[YOUR ASSIGNMENT]
Your answer should be an exact copy of all the entries, free of pictures.

Source data
::::
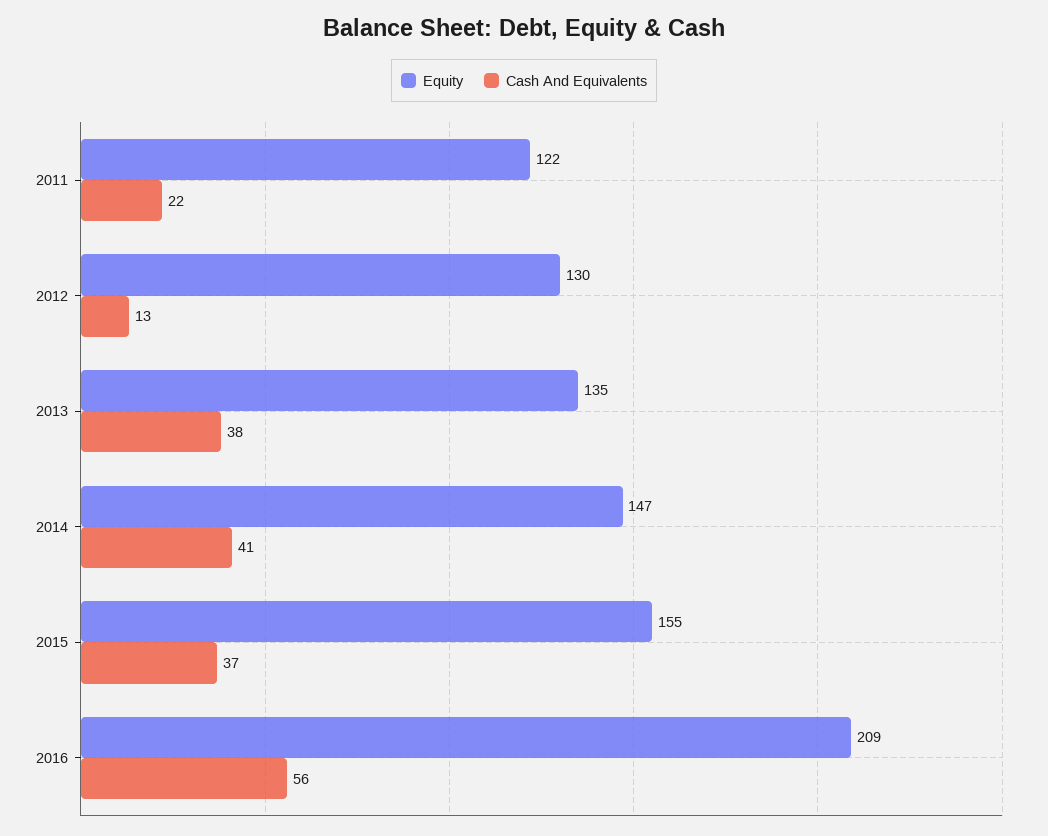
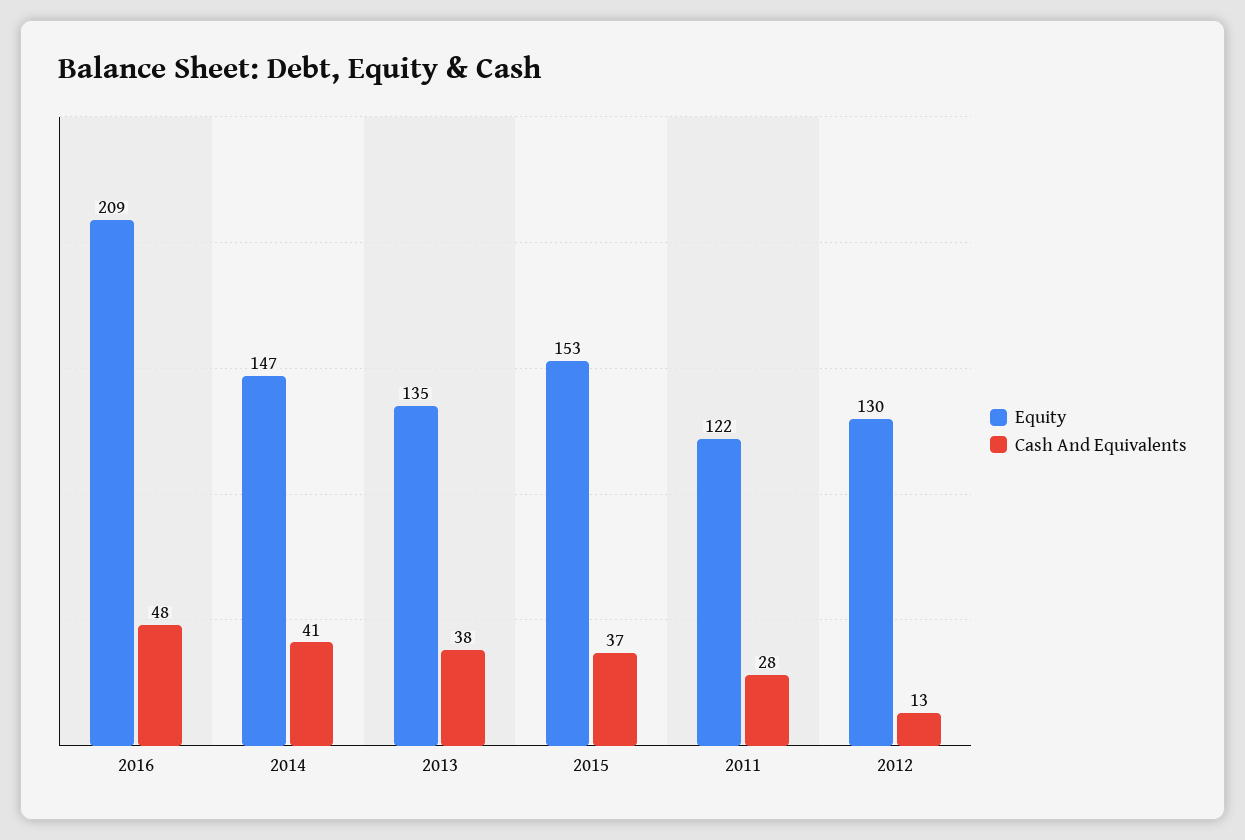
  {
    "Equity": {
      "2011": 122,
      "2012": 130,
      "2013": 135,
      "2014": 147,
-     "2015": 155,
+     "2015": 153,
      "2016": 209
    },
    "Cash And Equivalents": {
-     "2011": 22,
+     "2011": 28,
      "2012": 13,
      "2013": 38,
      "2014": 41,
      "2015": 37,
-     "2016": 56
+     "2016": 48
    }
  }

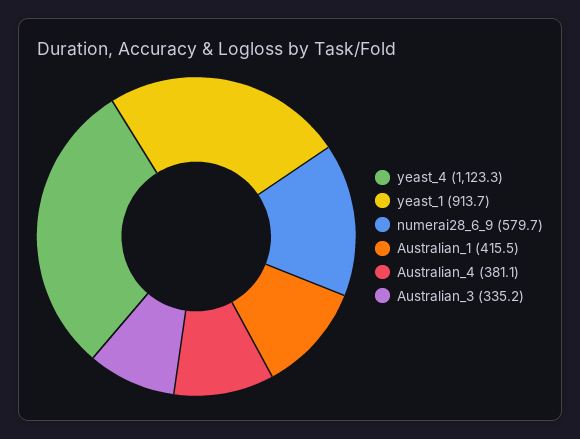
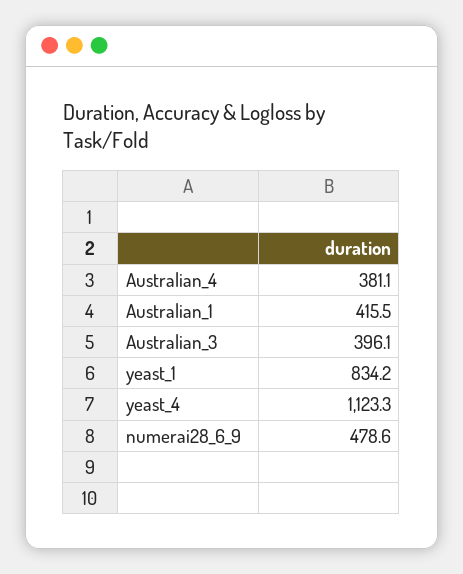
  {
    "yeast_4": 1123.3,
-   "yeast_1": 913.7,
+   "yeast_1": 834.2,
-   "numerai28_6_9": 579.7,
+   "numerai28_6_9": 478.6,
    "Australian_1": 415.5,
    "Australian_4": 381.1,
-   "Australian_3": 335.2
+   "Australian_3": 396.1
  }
::::
[ANSWER AREA]
  {
    "Equity": {
      "2011": 122,
      "2012": 130,
      "2013": 135,
      "2014": 147,
-     "2015": 155,
+     "2015": 153,
      "2016": 209
    },
    "Cash And Equivalents": {
-     "2011": 22,
+     "2011": 28,
      "2012": 13,
      "2013": 38,
      "2014": 41,
      "2015": 37,
-     "2016": 56
+     "2016": 48
    }
  }

  {
    "yeast_4": 1123.3,
-   "yeast_1": 913.7,
+   "yeast_1": 834.2,
-   "numerai28_6_9": 579.7,
+   "numerai28_6_9": 478.6,
    "Australian_1": 415.5,
    "Australian_4": 381.1,
-   "Australian_3": 335.2
+   "Australian_3": 396.1
  }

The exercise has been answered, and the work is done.